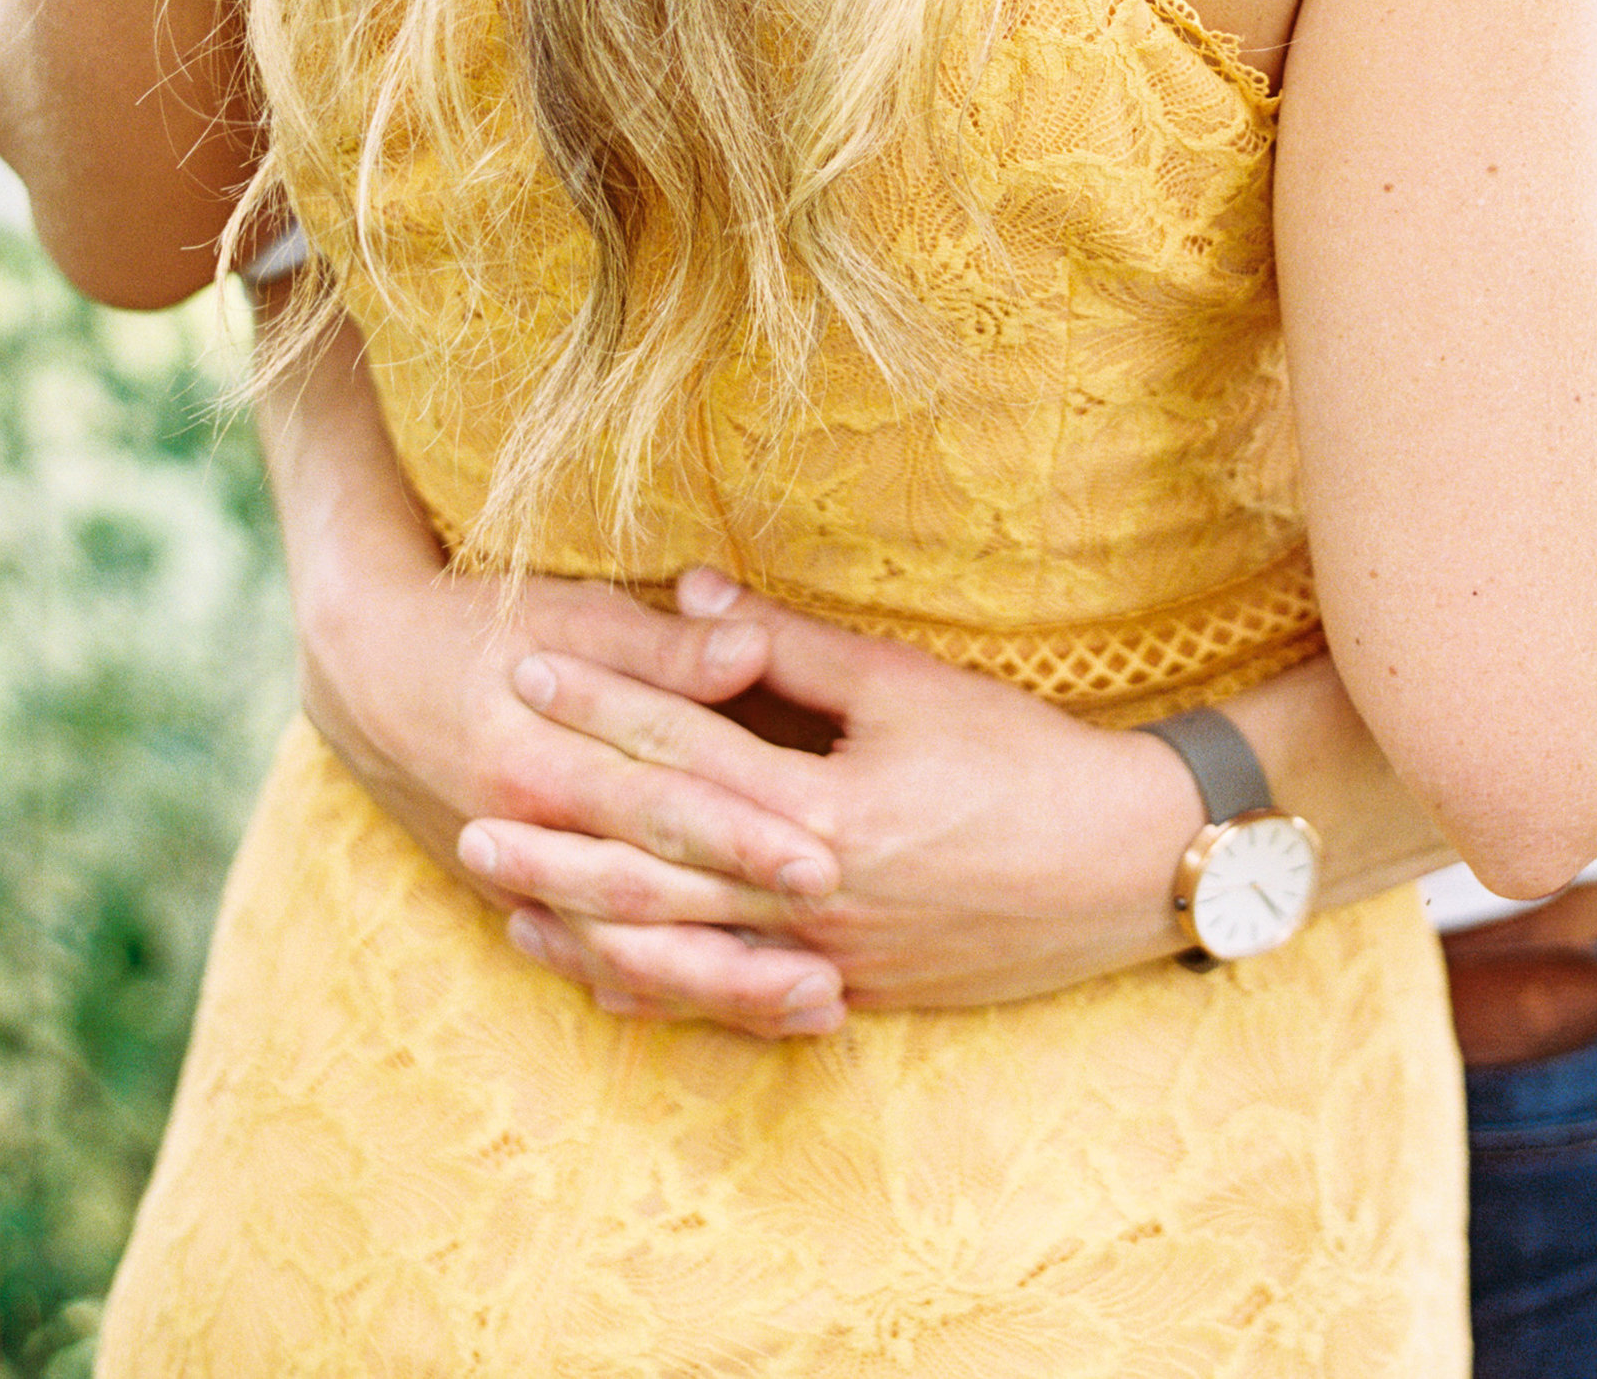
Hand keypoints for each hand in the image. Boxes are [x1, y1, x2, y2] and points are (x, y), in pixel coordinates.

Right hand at [297, 541, 855, 1039]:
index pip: (661, 801)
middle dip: (744, 941)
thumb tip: (754, 648)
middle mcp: (528, 830)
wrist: (365, 666)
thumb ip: (666, 646)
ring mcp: (518, 877)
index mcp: (546, 753)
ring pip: (624, 952)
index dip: (744, 835)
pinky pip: (591, 961)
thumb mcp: (574, 613)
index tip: (827, 862)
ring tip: (817, 1007)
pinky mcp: (514, 899)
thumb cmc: (488, 622)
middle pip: (649, 899)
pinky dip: (660, 992)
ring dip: (720, 986)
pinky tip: (730, 1011)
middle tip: (837, 974)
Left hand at [470, 580, 1205, 1017]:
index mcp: (827, 810)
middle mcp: (815, 898)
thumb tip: (697, 593)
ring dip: (589, 929)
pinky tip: (607, 982)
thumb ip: (795, 648)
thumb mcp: (911, 687)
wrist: (1127, 865)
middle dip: (559, 840)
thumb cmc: (1025, 759)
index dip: (601, 707)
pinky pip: (734, 1002)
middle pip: (657, 869)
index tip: (525, 669)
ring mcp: (831, 960)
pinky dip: (664, 991)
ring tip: (508, 906)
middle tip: (468, 813)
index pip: (685, 752)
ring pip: (682, 953)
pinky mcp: (852, 994)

+++

WHAT YOU NEED TO DO:
For the records above, state the count of lines where "pinky" appears, without any other text.

RESULT:
8